Using the deportation excerpt below, answer these questions:
1. In which town in Indiana was Yang jailed?
2. Through which cities and countries did her commercial flights take her?
3. Where were over 100 people from countries that will not accept deportees being held, according to the New York Times?

Excerpt to read:
::::::::::
There, officers detained her, then sent her to a jail in Brazil, Indiana. Someone there told her she'd likely sit in the jail for a few months, then get released, since Laos wouldn't take her back. But after two weeks in Indiana, she was sent to a holding facility in Chicago, and then to the airport. She really was being deported, she realized.
Yang says an officer forced her to provide her fingerprints on a document stating she would not return to the U.S.
And then she was off on commercial flights: Chicago to Atlanta to South Korea to Laos.
On its website, ICE said it asks foreign governments to confirm the citizenship of deportees, issue travel documents and accept them from commercial flights.
It appears that ICE has been deporting citizens of countries that will not accept them. Over 100 people from such countries were being held earlier this month in a remote jungle camp after being flown to Panama, the New York Times reported.
Yang's had trouble getting answers to questions from the Laos military officials about her living situation and what she's supposed to do next.
::::::::::
Extracted material:
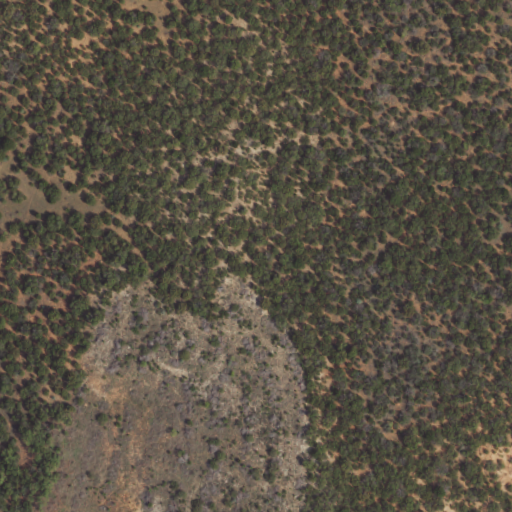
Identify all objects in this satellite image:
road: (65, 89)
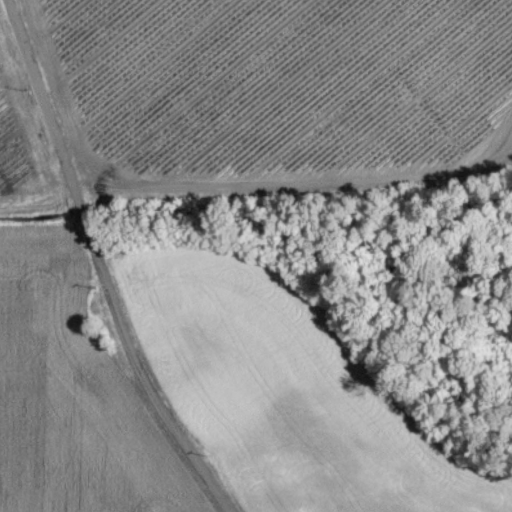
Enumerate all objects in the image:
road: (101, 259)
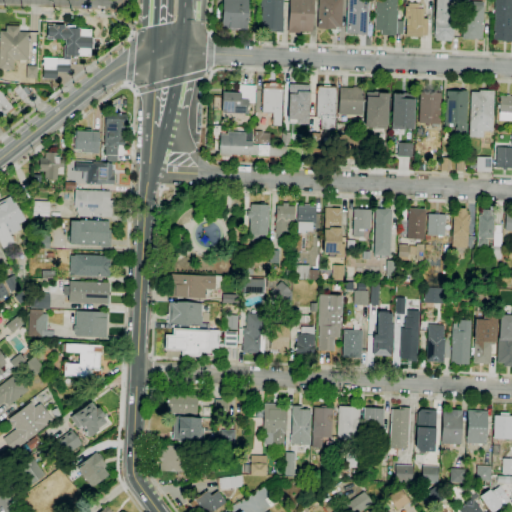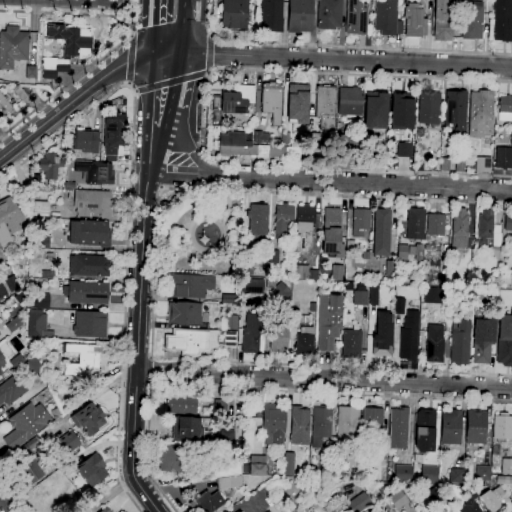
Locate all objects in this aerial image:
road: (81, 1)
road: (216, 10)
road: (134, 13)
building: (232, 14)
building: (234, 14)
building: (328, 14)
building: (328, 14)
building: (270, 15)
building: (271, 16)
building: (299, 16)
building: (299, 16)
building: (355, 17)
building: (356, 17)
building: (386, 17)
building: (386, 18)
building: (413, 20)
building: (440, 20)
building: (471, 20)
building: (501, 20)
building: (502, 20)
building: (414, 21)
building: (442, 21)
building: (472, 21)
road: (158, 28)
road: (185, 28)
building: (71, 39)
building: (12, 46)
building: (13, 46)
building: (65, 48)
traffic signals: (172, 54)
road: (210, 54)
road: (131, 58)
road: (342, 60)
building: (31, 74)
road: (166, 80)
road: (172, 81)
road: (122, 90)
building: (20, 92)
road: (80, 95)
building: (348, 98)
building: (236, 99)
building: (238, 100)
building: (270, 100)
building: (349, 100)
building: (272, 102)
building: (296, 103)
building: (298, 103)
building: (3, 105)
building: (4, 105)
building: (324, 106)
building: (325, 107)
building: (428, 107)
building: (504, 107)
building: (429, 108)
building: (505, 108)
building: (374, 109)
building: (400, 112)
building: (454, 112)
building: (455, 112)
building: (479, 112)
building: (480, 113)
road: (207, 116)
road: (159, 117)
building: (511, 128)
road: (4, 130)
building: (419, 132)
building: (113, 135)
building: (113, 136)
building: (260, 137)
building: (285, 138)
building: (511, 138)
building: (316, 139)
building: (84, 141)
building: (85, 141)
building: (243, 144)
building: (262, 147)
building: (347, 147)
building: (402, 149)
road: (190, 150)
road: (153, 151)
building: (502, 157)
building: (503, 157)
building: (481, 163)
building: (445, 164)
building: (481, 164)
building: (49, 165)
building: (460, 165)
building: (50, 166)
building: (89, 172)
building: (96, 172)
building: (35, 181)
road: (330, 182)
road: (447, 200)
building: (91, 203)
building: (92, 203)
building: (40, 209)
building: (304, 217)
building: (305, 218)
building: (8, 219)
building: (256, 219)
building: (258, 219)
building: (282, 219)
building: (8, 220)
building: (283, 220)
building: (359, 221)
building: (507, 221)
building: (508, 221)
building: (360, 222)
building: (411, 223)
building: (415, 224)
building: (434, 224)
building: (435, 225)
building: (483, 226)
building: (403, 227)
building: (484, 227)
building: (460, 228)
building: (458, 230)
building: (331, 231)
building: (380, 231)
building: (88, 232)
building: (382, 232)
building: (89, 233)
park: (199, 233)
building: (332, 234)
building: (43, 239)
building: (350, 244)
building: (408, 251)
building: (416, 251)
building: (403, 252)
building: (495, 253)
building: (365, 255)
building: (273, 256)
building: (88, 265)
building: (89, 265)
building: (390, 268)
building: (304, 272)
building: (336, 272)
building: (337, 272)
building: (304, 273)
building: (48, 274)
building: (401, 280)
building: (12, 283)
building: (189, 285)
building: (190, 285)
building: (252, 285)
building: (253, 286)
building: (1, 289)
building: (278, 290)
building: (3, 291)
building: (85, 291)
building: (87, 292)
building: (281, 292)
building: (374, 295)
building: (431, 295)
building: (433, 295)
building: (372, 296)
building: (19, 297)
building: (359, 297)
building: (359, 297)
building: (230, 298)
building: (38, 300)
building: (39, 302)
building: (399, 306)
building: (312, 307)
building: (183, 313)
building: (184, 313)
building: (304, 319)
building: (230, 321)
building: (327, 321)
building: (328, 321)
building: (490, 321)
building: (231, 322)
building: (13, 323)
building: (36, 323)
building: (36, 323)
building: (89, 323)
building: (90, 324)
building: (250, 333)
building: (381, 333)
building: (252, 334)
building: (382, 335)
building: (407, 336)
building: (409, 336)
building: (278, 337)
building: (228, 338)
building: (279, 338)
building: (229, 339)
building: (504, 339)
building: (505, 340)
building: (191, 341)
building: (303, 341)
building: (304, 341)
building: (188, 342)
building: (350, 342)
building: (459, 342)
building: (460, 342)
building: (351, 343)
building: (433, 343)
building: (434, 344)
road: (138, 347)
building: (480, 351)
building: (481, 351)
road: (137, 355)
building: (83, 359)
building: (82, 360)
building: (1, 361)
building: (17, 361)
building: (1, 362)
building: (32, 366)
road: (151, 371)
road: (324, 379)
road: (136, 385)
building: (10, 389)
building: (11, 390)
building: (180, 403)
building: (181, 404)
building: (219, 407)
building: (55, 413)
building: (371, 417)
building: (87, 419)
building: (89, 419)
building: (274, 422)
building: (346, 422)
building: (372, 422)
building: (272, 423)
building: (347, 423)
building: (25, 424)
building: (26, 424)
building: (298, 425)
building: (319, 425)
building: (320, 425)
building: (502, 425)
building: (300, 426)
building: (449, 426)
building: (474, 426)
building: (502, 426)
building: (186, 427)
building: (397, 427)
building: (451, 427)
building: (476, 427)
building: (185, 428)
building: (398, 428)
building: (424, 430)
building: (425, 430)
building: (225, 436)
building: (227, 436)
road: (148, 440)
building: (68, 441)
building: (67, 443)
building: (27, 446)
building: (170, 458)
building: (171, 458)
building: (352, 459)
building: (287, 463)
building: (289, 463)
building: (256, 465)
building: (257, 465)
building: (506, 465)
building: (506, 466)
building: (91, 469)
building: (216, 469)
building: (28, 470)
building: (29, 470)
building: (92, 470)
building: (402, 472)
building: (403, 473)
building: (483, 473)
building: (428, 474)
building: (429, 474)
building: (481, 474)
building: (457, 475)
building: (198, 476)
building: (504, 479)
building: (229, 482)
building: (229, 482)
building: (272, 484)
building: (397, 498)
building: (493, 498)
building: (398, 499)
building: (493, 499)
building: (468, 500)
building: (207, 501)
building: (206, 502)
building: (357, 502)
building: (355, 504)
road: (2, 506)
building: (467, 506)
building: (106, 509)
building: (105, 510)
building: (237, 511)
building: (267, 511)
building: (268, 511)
::::::::::
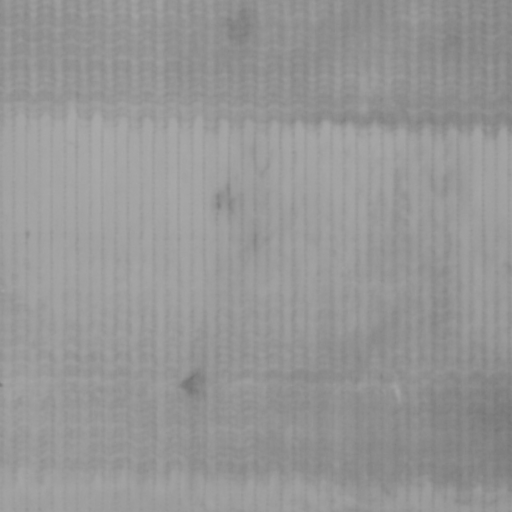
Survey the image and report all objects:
::::::::::
Solution to this task:
1. Brazil, Indiana.
2. Chicago to Atlanta to South Korea to Laos.
3. In a remote jungle camp, after being flown to Panama.